WORK ORDER -
Scan the entries below. List each line with "React".

Items from a dataset -
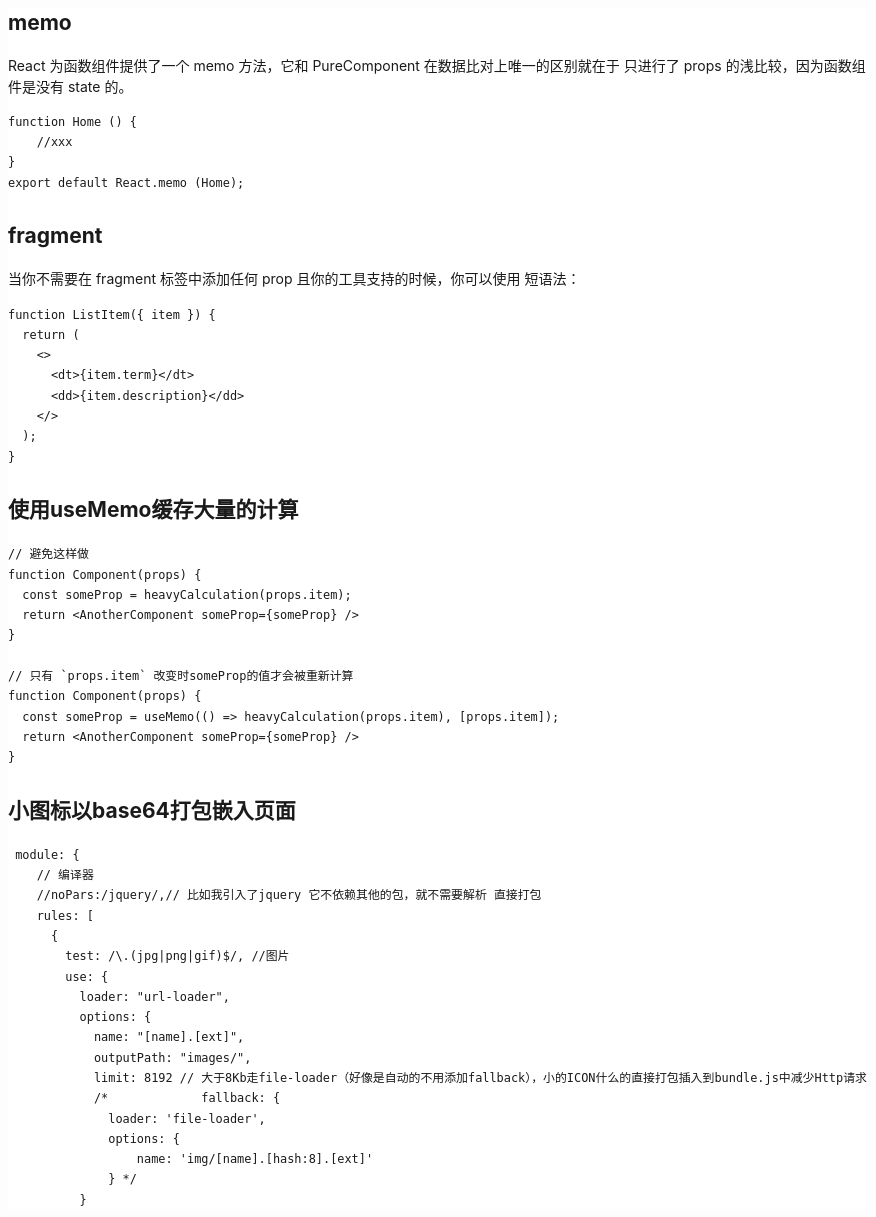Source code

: ## memo

React 为函数组件提供了一个 memo 方法，它和 PureComponent 在数据比对上唯一的区别就在于 只进行了 props 的浅比较，因为函数组件是没有 state 的。

```tsx
function Home () {
    //xxx
} 
export default React.memo (Home);
```

## fragment 

当你不需要在 fragment 标签中添加任何 prop 且你的工具支持的时候，你可以使用 短语法：

```tsx
function ListItem({ item }) {
  return (
    <>
      <dt>{item.term}</dt>
      <dd>{item.description}</dd>
    </>
  );
}

```

## 使用useMemo缓存大量的计算

```tsx
// 避免这样做
function Component(props) {
  const someProp = heavyCalculation(props.item);
  return <AnotherComponent someProp={someProp} /> 
}
  
// 只有 `props.item` 改变时someProp的值才会被重新计算
function Component(props) {
  const someProp = useMemo(() => heavyCalculation(props.item), [props.item]);
  return <AnotherComponent someProp={someProp} /> 
}

```

## 小图标以base64打包嵌入页面

```tsx
 module: {
    // 编译器
    //noPars:/jquery/,// 比如我引入了jquery 它不依赖其他的包，就不需要解析 直接打包
    rules: [
      {
        test: /\.(jpg|png|gif)$/, //图片
        use: {
          loader: "url-loader",
          options: {
            name: "[name].[ext]",
            outputPath: "images/",
            limit: 8192 // 大于8Kb走file-loader（好像是自动的不用添加fallback），小的ICON什么的直接打包插入到bundle.js中减少Http请求
            /*             fallback: {
              loader: 'file-loader',
              options: {
                  name: 'img/[name].[hash:8].[ext]'
              } */
          }
```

OUTPUT -
React 为函数组件提供了一个 memo 方法，它和 PureComponent 在数据比对上唯一的区别就在于 只进行了 props 的浅比较，因为函数组件是没有 state 的。
export default React.memo (Home);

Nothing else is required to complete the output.